My data can be viewed as a matrix of 10B entries (100M x 100), which is very sparse (< 1/100 * 1/100 of entries are non-zero). I would like to feed the data into into a Keras Neural Network model which I have made, using a Tensorflow backend.
My first thought was to expand the data to be dense, that is, write out all 10B entries into a series of CSVs, with most entries zero. However, this is quickly overwhelming my resources (even doing the ETL overwhelmed pandas and is causing postgres to struggle). So I need to use true sparse matrices.
How can I do that with Keras (and Tensorflow)? While numpy doesn't support sparse matrices, scipy and tensorflow both do. There's lots of discussion (e.g. https://github.com/fchollet/keras/pull/1886 https://github.com/fchollet/keras/pull/3695/files https://github.com/pplonski/keras-sparse-check https://groups.google.com/forum/#!topic/keras-users/odsQBcNCdZg ) about this idea - either using scipy's sparse matrixcs or going directly to Tensorflow's sparse matrices. But I can't find a clear conclusion, and I haven't been able to get anything to work (or even know clearly which way to go!).
How can I do this?
I believe there are two possible approaches:
- Keep it as a scipy sparse matrix, then, when giving Keras a minibatch, make it dense
- Keep it sparse all the way through, and use Tensorflow Sparse Tensors
I also think #2 is preferred, because you'll get much better performance all the way through (I believe), but #1 is probably easier and will be adequate. I'll be happy with either.
How can either be implemented?
Sorry, don't have the reputation to comment, but I think you should take a look at the answer here: Keras, sparse matrix issue. I have tried it and it works correctly, just one note though, at least in my case, the shuffling led to really bad results, so I used this slightly modified non-shuffled alternative:
def nn_batch_generator(X_data, y_data, batch_size):
samples_per_epoch = X_data.shape[0]
number_of_batches = samples_per_epoch/batch_size
counter=0
index = np.arange(np.shape(y_data)[0])
while 1:
index_batch = index[batch_size*counter:batch_size*(counter+1)]
X_batch = X_data[index_batch,:].todense()
y_batch = y_data[index_batch]
counter += 1
yield np.array(X_batch),y_batch
if (counter > number_of_batches):
counter=0
It produces comparable accuracies to the ones achieved by keras's shuffled implementation (setting shuffle=True
in fit
).
This answer addresses the second approach mentioned in the question.
It is possible to use sparse matrices as inputs to a Keras model with the Tensorflow backend if you write a custom training loop. In the example below, the model takes a sparse matrix as an input and outputs a dense matrix.
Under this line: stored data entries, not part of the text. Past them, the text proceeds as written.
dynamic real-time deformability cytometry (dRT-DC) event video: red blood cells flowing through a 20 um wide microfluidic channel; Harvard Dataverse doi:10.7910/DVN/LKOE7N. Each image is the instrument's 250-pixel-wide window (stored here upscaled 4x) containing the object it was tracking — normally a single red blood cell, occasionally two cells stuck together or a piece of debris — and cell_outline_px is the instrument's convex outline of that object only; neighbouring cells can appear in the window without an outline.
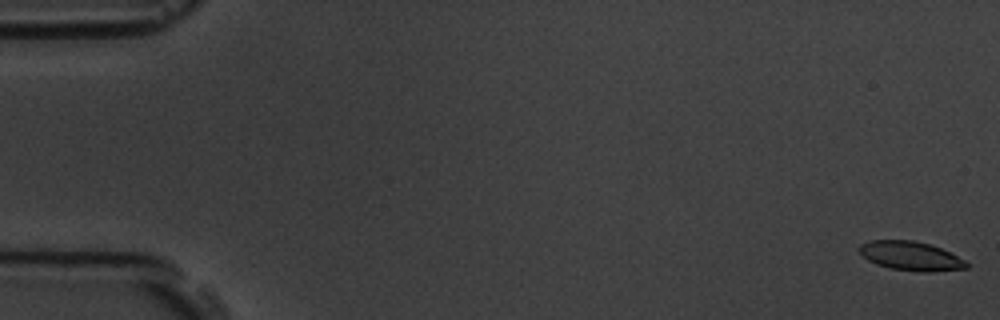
{"species": "common noctule bat (a hibernating species)", "species_latin": "Nyctalus noctula", "temperature_condition": "room temperature", "stored_images_in_passage": 7, "camera_frame_rate_fps": 3000, "um_per_image_px": 0.085, "animal": {"sex": "male", "body_mass_g": 19.5, "forearm_length_mm": 54.6}, "frame": {"image": 1, "passage_image": 1, "time_ms": 0.0, "image_size_px": [1000, 320], "cell_outline_px": [[968, 268], [932, 272], [920, 272], [892, 268], [876, 264], [868, 260], [856, 248], [860, 244], [872, 240], [912, 240], [928, 244], [940, 248], [964, 260], [968, 264]], "centroid_in_image_um": [77.39, 21.76], "position_along_channel_um": 7.6, "area_um2": 17.98}}
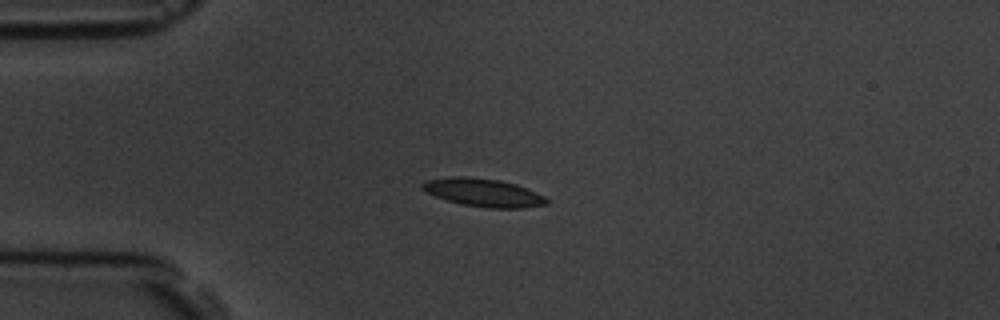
{"frame": {"image": 2, "passage_image": 5, "time_ms": 4.667, "image_size_px": [1000, 320], "cell_outline_px": [[548, 204], [524, 208], [488, 208], [460, 204], [436, 196], [420, 188], [420, 184], [428, 180], [452, 176], [464, 176], [500, 180], [516, 184], [544, 196], [548, 200]], "centroid_in_image_um": [41.08, 16.37], "position_along_channel_um": 43.9, "area_um2": 20.23}}
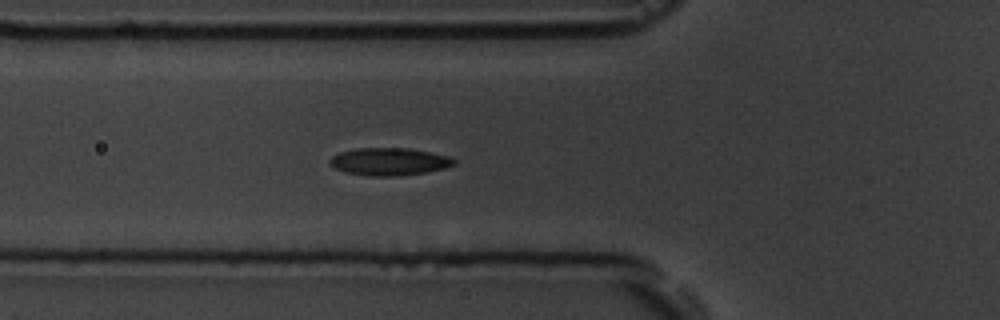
{"frame": {"image": 3, "passage_image": 7, "time_ms": 6.667, "image_size_px": [1000, 320], "cell_outline_px": [[456, 164], [444, 168], [428, 172], [396, 176], [368, 176], [344, 172], [328, 164], [328, 160], [332, 156], [340, 152], [356, 148], [408, 148], [448, 156], [456, 160]], "centroid_in_image_um": [33.05, 13.74], "position_along_channel_um": 92.7, "area_um2": 20.0}}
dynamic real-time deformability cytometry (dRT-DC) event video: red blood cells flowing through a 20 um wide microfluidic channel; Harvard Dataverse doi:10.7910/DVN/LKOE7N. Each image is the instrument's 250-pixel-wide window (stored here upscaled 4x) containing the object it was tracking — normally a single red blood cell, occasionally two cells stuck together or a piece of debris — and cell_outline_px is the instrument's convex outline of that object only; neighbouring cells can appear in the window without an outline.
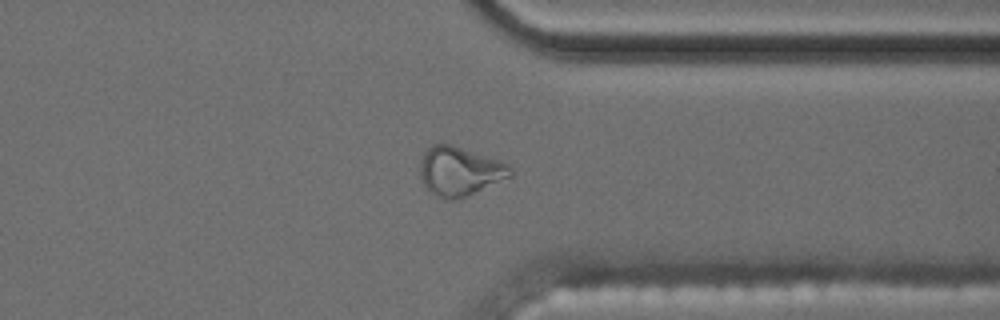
{"species": "common noctule bat (a hibernating species)", "species_latin": "Nyctalus noctula", "temperature_condition": "cold", "stored_images_in_passage": 58, "camera_frame_rate_fps": 3000, "um_per_image_px": 0.085, "animal": {"sex": "male", "body_mass_g": 17.5, "forearm_length_mm": 52.3}, "frame": {"image": 1, "passage_image": 45, "time_ms": 14.667, "image_size_px": [1000, 320], "cell_outline_px": [[512, 176], [468, 196], [456, 200], [452, 200], [436, 196], [428, 192], [420, 176], [420, 156], [432, 144], [452, 144], [500, 160], [508, 164], [512, 168]], "centroid_in_image_um": [39.06, 14.56], "position_along_channel_um": 372.3, "area_um2": 26.13}}
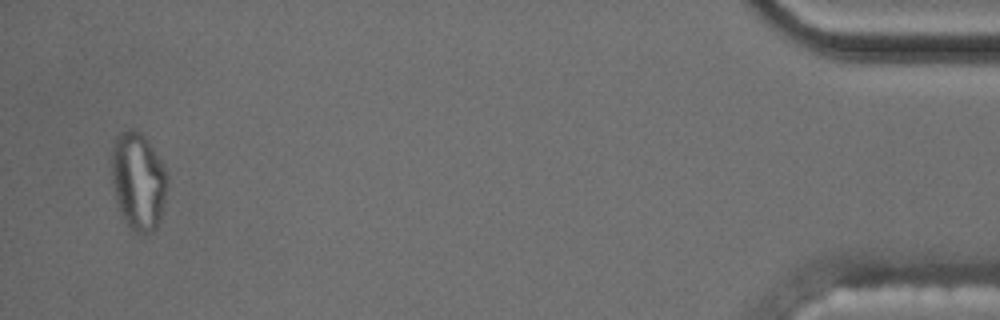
{"frame": {"image": 2, "passage_image": 56, "time_ms": 18.333, "image_size_px": [1000, 320], "cell_outline_px": [[168, 184], [160, 216], [156, 228], [152, 232], [136, 232], [124, 220], [116, 204], [112, 184], [112, 148], [116, 136], [120, 132], [128, 128], [136, 128], [152, 144], [164, 164], [168, 176]], "centroid_in_image_um": [11.75, 15.33], "position_along_channel_um": 423.5, "area_um2": 32.02}, "authors_computed_cell_mechanics": {"area_um2": 17.051, "velocity_mm_per_s": 3.5518, "shape_relaxation_time_tau1_ms": null, "shape_relaxation_time_tau2_ms": 3.5127, "deformation_change_tau1": null, "deformation_change_tau2": 0.1231}}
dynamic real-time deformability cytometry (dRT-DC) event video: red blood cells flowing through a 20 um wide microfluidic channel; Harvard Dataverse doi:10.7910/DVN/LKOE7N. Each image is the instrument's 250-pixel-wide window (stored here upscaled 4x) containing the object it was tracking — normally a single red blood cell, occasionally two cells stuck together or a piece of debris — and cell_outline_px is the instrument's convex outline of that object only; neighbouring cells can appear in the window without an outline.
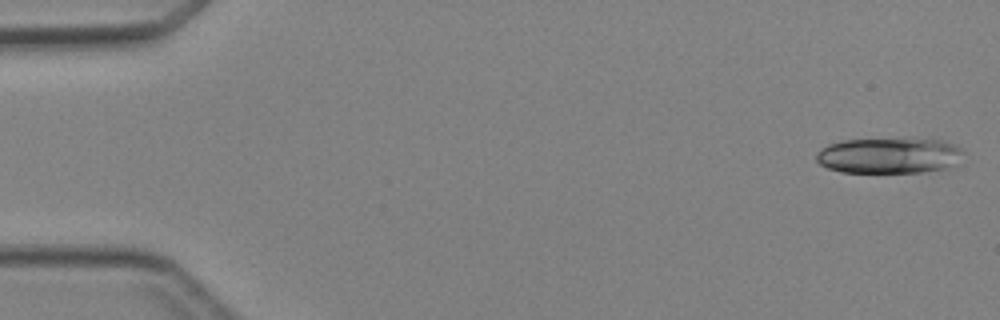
{"species": "Egyptian fruit bat (a non-hibernating species)", "species_latin": "Rousettus aegyptiacus", "temperature_condition": "cold", "stored_images_in_passage": 6, "camera_frame_rate_fps": 3000, "um_per_image_px": 0.085, "animal": {"sex": "female"}, "frame": {"image": 1, "passage_image": 1, "time_ms": 0.0, "image_size_px": [1000, 320], "cell_outline_px": [[964, 164], [948, 168], [920, 172], [840, 172], [828, 168], [820, 164], [816, 160], [816, 156], [820, 148], [828, 144], [840, 140], [940, 140], [952, 144], [960, 148], [964, 152]], "centroid_in_image_um": [75.63, 13.25], "position_along_channel_um": 9.4, "area_um2": 30.63}}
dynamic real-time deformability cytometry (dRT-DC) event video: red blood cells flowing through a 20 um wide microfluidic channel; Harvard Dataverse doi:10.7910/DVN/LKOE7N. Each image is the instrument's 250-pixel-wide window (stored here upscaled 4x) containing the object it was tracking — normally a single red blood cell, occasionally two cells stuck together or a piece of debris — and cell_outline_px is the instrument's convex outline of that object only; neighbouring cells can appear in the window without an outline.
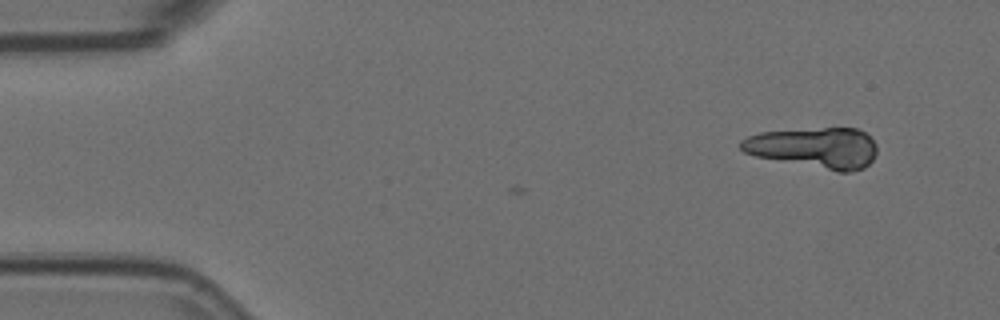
{"species": "Egyptian fruit bat (a non-hibernating species)", "species_latin": "Rousettus aegyptiacus", "temperature_condition": "room temperature", "stored_images_in_passage": 4, "camera_frame_rate_fps": 3000, "um_per_image_px": 0.085, "animal": {"sex": "female"}, "frame": {"image": 1, "passage_image": 1, "time_ms": 0.0, "image_size_px": [1000, 320], "cell_outline_px": [[876, 156], [864, 168], [848, 172], [836, 172], [756, 156], [744, 152], [740, 148], [740, 140], [748, 136], [760, 132], [824, 128], [856, 128], [864, 132], [876, 144]], "centroid_in_image_um": [69.24, 12.57], "position_along_channel_um": 15.8, "area_um2": 32.31}}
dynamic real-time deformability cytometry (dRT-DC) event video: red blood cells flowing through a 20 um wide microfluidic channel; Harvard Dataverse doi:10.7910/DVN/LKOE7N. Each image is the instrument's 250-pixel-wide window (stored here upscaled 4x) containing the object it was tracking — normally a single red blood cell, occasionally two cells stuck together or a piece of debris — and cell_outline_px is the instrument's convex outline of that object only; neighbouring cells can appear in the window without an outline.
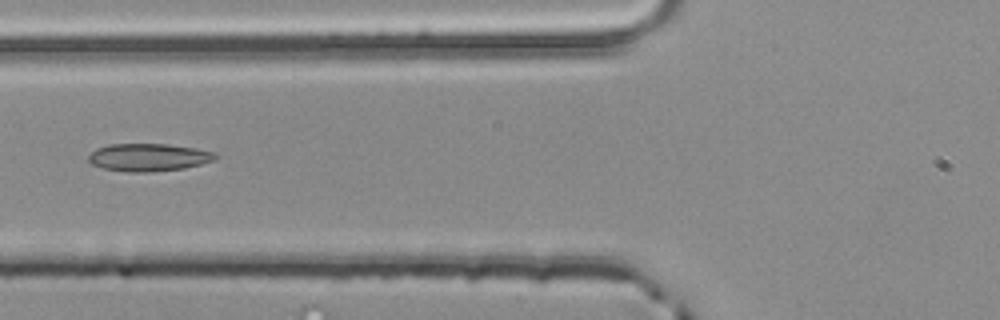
{"species": "common noctule bat (a hibernating species)", "species_latin": "Nyctalus noctula", "temperature_condition": "room temperature", "stored_images_in_passage": 5, "segment_of_instrument_passage": [2, 2], "camera_frame_rate_fps": 3000, "um_per_image_px": 0.085, "animal": {"sex": "male", "body_mass_g": 20.4}, "frame": {"image": 1, "passage_image": 5, "time_ms": 1.333, "image_size_px": [1000, 320], "cell_outline_px": [[216, 160], [184, 168], [144, 172], [128, 172], [104, 168], [92, 164], [88, 160], [88, 156], [96, 148], [108, 144], [168, 144], [196, 148], [216, 152]], "centroid_in_image_um": [12.63, 13.36], "position_along_channel_um": 113.2, "area_um2": 20.4}}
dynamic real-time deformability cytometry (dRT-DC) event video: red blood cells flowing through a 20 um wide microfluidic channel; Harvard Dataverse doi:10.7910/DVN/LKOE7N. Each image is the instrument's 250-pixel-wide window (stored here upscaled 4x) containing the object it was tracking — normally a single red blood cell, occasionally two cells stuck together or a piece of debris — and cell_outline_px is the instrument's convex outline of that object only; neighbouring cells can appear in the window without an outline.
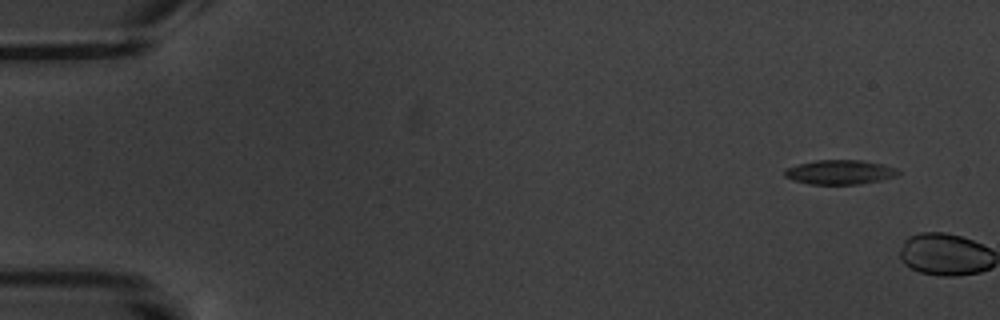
{"species": "common noctule bat (a hibernating species)", "species_latin": "Nyctalus noctula", "temperature_condition": "warm", "stored_images_in_passage": 2, "camera_frame_rate_fps": 3000, "um_per_image_px": 0.085, "animal": {"sex": "male", "body_mass_g": 20.1, "forearm_length_mm": 53.5}, "frame": {"image": 1, "passage_image": 1, "time_ms": 0.0, "image_size_px": [1000, 320], "cell_outline_px": [[900, 172], [896, 176], [880, 180], [860, 184], [808, 184], [792, 180], [784, 176], [784, 168], [796, 164], [816, 160], [864, 160], [896, 168]], "centroid_in_image_um": [71.33, 14.63], "position_along_channel_um": 13.7, "area_um2": 16.24}}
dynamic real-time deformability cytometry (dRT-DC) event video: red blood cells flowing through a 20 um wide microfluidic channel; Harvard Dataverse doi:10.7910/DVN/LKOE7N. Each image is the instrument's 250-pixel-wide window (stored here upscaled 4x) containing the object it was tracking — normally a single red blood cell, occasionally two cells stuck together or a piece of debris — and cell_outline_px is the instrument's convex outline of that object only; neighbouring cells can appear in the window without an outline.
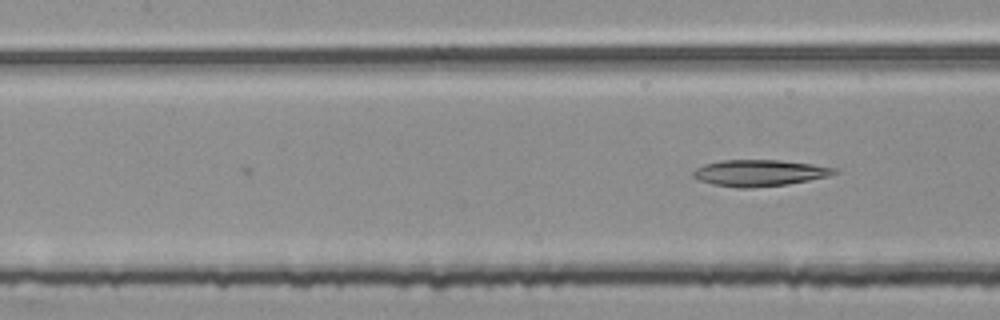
{"species": "common noctule bat (a hibernating species)", "species_latin": "Nyctalus noctula", "temperature_condition": "room temperature", "stored_images_in_passage": 7, "camera_frame_rate_fps": 3000, "um_per_image_px": 0.085, "animal": {"sex": "female", "body_mass_g": 25.1}, "frame": {"image": 1, "passage_image": 7, "time_ms": 2.0, "image_size_px": [1000, 320], "cell_outline_px": [[836, 172], [828, 176], [808, 180], [784, 184], [752, 188], [740, 188], [712, 184], [700, 180], [692, 176], [692, 172], [696, 168], [704, 164], [724, 160], [780, 160], [812, 164], [836, 168]], "centroid_in_image_um": [64.51, 14.69], "position_along_channel_um": 142.9, "area_um2": 21.44}}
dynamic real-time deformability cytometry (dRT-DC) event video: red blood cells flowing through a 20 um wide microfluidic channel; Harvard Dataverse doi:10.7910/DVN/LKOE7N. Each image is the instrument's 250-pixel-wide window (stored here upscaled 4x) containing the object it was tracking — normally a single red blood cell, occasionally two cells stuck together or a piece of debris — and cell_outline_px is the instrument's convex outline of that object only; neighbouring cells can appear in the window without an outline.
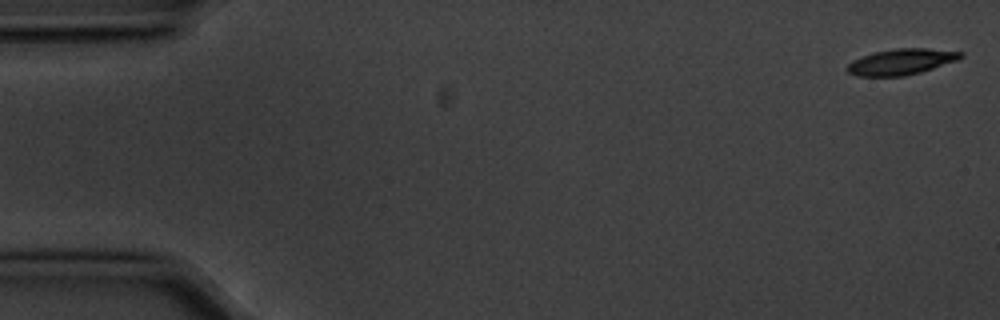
{"species": "common noctule bat (a hibernating species)", "species_latin": "Nyctalus noctula", "temperature_condition": "cold", "stored_images_in_passage": 5, "camera_frame_rate_fps": 3000, "um_per_image_px": 0.085, "animal": {"sex": "male", "body_mass_g": 20.1, "forearm_length_mm": 53.5}, "frame": {"image": 1, "passage_image": 1, "time_ms": 0.0, "image_size_px": [1000, 320], "cell_outline_px": [[964, 56], [956, 60], [920, 72], [904, 76], [856, 76], [848, 72], [844, 68], [852, 60], [876, 52], [896, 48], [928, 48], [964, 52]], "centroid_in_image_um": [76.59, 5.25], "position_along_channel_um": 8.4, "area_um2": 16.99}}
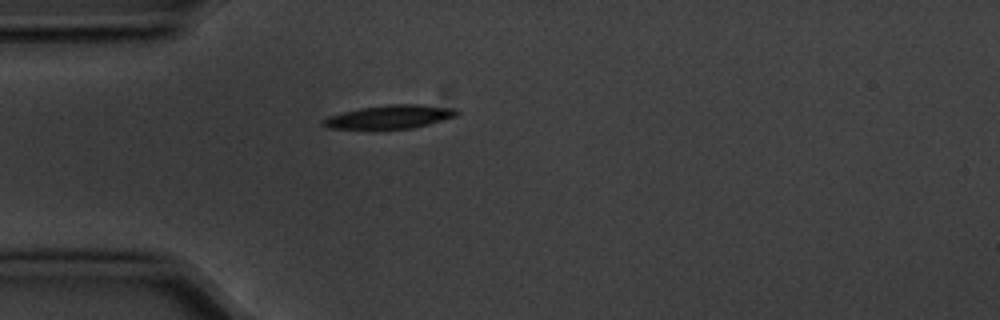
{"frame": {"image": 2, "passage_image": 5, "time_ms": 1.333, "image_size_px": [1000, 320], "cell_outline_px": [[460, 112], [456, 116], [428, 124], [412, 128], [328, 128], [320, 124], [320, 120], [328, 116], [360, 108], [388, 104], [420, 104], [456, 108]], "centroid_in_image_um": [33.13, 9.91], "position_along_channel_um": 51.9, "area_um2": 18.15}}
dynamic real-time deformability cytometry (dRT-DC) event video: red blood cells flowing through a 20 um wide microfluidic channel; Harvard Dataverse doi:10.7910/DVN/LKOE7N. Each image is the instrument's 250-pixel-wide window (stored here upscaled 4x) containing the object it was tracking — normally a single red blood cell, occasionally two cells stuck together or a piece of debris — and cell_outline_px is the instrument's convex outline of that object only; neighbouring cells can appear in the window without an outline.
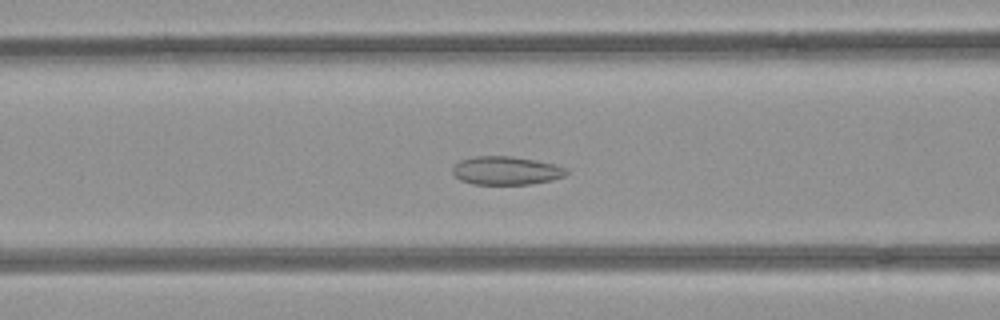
{"species": "common noctule bat (a hibernating species)", "species_latin": "Nyctalus noctula", "temperature_condition": "room temperature", "stored_images_in_passage": 37, "camera_frame_rate_fps": 3000, "um_per_image_px": 0.085, "animal": {"sex": "female", "body_mass_g": 21.9}, "frame": {"image": 1, "passage_image": 5, "time_ms": 1.333, "image_size_px": [1000, 320], "cell_outline_px": [[568, 172], [564, 176], [552, 180], [532, 184], [472, 184], [460, 180], [452, 172], [452, 168], [460, 160], [472, 156], [508, 156], [556, 164], [568, 168]], "centroid_in_image_um": [43.02, 14.5], "position_along_channel_um": 123.6, "area_um2": 18.84}}
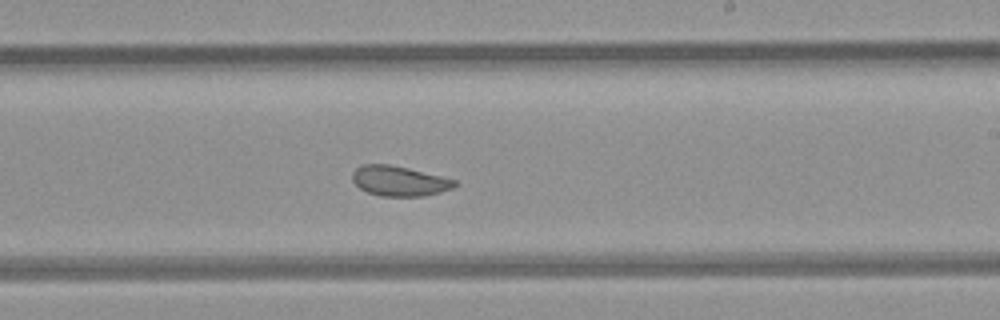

from keras.layers import Dense, Input
from keras.models import Model
import scipy
import numpy as np
trainX = scipy.sparse.random(1024, 1024)
trainY = np.random.rand(1024, 1024)
inputs = Input(shape=(trainX.shape[1],), sparse=True)
outputs = Dense(trainY.shape[1], activation='softmax')(inputs)
model = Model(inputs=inputs, outputs=outputs)
model.compile(loss='categorical_crossentropy', optimizer='adam', metrics=['accuracy'])
steps = 10
for i in range(steps):
# For simplicity, we directly use trainX and trainY in this example
# Usually, this is where batches are prepared
print(model.train_on_batch(trainX, trainY))
# [3549.2546, 0.0]
# ...
# [3545.6448, 0.0009765625]
However, the usefulness of this approach depends on whether your model needs to densify the sparse matrix.
Indeed, the above model has one layer which transforms the sparse matrix into a dense one. This can be a problem if your sparse matrix doesn't fit in memory.